Vital information on the nervous system is gathered by testing reflexes after spinal cord injury. The path reflex neurons follow (the reflex arc) do not rely on intact nerve paths to the brain. They synapse (jump a small gap between nerve ends) in the spinal cord returning along motor nerves to quickly trigger muscles. Impulses travel along these refex arc nerves at 127 mph.
Stimulus to a reflex tendon creates an impulse that travels along sensory nerve axons (long middle section of nerve) to the spinal cord where it returns along motor nerves to trigger a muscle response, without the delay of routing signals via the brain, although (in a healthy spinal cord) the brain will receive motor (muscle) sensory feedback when the reflex arc fires.
There are two types of reflex arc — autonomic (affecting inner organs) and somatic (affecting muscles), — an accurate assessment of reflex arc function determines the location and severity of spinal cord injury, resulting amount of paralysis, and formulates expected long term outcomes. Testing reflexes also gives strong indications whether a spinal cord injury is incomplete or complete.
After severe spinal cord injury paralysis and limited to no sensation below the level of injury is typical, but it is rare to present no reflexes - spinal shock. Almost one third of patients examined within 1-3 hours of injury do present some reflexes. Describing spinal shock as the period following injury during which all spinal reflexes are absent is being phased out.
The evolution of reflexes over several days following spinal cord injury are now considered more relevant to prognosis than the use of the term spinal shock and the presence or absence of reflexes on the actual day of injury.
Reflexes and Corresponding Spinal Cord Nerve Supply Level
- Biceps jerk C5, C6
- Supinator jerk C6
- Extensor digitorum reflex C7
- Triceps jerk C7, C8
- Abdominal reflex T8-T12
- Knee jerk L2-L4
- Ankle jerk L5, S1, S2
- Bulbospongiosus reflex S2-S4
- Anal reflex S5
- Plantar reflex L5-S2
Delayed Plantar Response Reflex
Delayed Plantar Response (DPR) is a reflex present in all patients with complete spinal cord injury. DPR is demonstrated by pressing a blunt instrument firmly from the heel along the lateral (outer) sole of the foot and continuing slowly across the metatarsal heads (where foot bones connect to toes). Following this stimulus the toes flex and relax in delayed sequence. Caution should be taken to not misinterpret the flexion component as a normal plantar response.
Deep Tendon Reflex
Deep tendon (stretch) reflexes provide information on the integrity of the central and peripheral nervous system. Generally, decreased reflexes indicate a peripheral problem and lively or exaggerated reflexes a central one. Deep tendon reflexes are usually absent in complete spinal cord injuries as both peripheral and central nervous systems have been compromised, and conversely are present in the majority of patients with incomplete spinal cord injuries.
Anal and Bulbospongiosus Reflex
Understanding the usefulness of sacral reflex arcs in determining the location and severity of spinal cord injury requires definition of the term bulbospongiosus. Imagine a diamond between your legs (no girls, not that kind of diamond lol), the perineum, a diamond shaped erogenous zone that includes the anus and penis or vagina.
Bulbospongiosus muscles are superficial (surface) muscles of the perineum. In males that includes the base of the penis to halfway up the penis shaft. Its function is to empty the urethra and contributes to erection, ejaculation, and the feelings of orgasm. In females, residing either side of the vagina, bulbospongiosus muscles are responsible for clenching the vagina closed and contribute to clitoral erection and the feelings of orgasm. Both anal and bulbospongiosus reflexes rely on intact sacral reflex arcs.
Anal reflex is an externally visible contraction of the anal sphincter triggered by pin prick.
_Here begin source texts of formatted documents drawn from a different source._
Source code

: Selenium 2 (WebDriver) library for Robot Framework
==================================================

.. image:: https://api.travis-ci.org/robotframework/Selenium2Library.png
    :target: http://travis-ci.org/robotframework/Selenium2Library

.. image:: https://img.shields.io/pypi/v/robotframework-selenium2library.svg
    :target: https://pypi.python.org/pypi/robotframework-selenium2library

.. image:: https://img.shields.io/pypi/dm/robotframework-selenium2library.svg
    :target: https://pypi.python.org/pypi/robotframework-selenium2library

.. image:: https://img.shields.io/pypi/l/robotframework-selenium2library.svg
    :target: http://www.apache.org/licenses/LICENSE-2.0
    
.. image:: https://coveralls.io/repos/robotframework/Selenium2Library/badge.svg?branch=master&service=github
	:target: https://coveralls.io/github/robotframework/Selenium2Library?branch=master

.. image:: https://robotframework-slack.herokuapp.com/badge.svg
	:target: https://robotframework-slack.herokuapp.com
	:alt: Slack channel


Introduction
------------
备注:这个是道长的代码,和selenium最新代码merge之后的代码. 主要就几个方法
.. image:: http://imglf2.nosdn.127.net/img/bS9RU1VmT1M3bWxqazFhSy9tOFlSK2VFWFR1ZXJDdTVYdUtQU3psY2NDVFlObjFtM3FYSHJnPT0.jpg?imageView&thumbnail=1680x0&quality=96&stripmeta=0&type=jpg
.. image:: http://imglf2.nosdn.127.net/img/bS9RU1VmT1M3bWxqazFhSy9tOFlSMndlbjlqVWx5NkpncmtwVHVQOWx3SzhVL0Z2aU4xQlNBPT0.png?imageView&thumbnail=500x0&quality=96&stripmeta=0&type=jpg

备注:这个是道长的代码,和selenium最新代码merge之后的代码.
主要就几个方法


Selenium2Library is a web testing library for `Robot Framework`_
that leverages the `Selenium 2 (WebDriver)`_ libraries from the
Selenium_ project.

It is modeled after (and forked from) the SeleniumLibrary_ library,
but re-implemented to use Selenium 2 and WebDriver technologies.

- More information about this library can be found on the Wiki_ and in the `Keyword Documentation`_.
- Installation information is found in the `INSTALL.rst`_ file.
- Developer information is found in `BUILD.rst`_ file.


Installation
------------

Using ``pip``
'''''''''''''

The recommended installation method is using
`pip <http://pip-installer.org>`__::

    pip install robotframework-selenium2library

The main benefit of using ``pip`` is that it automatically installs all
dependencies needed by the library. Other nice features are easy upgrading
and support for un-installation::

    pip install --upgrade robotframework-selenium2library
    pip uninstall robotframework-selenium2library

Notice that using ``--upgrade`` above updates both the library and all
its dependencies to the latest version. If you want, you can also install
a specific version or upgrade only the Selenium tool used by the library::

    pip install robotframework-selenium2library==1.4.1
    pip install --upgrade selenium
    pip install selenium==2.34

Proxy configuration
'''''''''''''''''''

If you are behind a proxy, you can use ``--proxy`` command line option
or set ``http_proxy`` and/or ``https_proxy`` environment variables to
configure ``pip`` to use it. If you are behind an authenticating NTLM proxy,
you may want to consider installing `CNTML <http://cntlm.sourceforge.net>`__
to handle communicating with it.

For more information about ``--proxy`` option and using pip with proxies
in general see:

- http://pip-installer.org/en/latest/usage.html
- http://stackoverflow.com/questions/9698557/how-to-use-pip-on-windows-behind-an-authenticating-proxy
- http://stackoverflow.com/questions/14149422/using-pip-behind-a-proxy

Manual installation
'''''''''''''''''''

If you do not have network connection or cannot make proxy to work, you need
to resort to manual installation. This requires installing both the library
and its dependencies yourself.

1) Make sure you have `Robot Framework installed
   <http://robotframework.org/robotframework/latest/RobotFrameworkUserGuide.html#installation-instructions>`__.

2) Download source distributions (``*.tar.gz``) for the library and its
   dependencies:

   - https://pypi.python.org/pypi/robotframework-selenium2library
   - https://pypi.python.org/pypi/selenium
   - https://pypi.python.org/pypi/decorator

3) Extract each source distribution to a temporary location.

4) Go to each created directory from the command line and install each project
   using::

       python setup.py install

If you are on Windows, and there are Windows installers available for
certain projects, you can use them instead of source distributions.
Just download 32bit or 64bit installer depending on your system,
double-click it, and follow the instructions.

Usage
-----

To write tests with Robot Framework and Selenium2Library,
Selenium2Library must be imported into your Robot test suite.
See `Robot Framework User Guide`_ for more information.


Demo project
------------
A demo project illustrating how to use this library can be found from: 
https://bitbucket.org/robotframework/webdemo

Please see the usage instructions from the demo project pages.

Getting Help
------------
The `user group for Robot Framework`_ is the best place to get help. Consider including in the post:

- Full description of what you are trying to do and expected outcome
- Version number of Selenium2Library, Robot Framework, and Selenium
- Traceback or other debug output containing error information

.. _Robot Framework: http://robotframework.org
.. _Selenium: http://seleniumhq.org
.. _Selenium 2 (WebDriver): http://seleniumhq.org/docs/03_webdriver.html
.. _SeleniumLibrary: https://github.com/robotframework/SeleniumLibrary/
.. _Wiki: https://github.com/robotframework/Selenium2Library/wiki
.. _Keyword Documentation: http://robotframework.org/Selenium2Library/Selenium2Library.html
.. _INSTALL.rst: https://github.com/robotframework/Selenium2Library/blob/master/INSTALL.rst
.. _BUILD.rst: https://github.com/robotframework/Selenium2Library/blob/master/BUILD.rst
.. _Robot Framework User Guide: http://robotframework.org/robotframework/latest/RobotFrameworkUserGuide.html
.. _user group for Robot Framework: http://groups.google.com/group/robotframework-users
The bulbospongiosus reflex is a similar contraction of the anal sphincter in response to firmly squeezing the penis head or clitoris.
Testing anal and bulbospongiosus reflex arcs aid in distinguishing between upper motor neuron lesions in which the reflex may not return for several days, and lower motor neuron lesions in which the reflex remains abaited unless neurological recovery occurs.
- Upper motor neuron lesion; injury of upper motor neurons are common because of the large amount of cortex occupied by the motor areas, and because motor pathways extend all the way from the cerebral cortex to the lower end of the spinal cord.
- Lower motor neuron lesion; injury of lower motor neurons are less common as they are typically secondary injuries. Lower motor neurons relay the movement instructions provided by upper motor neurons, from spinal cord to the relevant muscles. When the lower motor neurons are damaged the result is muscle weakness, twitching and atrophy.
As a part of primary and secondary initial hospital assessments the testing of reflexes delivers conclusive information relevant in determining the level and completeness of a spinal cord injury. The term spinal shock is being phased out. The evolution of reflexes over several days to weeks following spinal cord injury are considered significant factors in determining long term outcomes.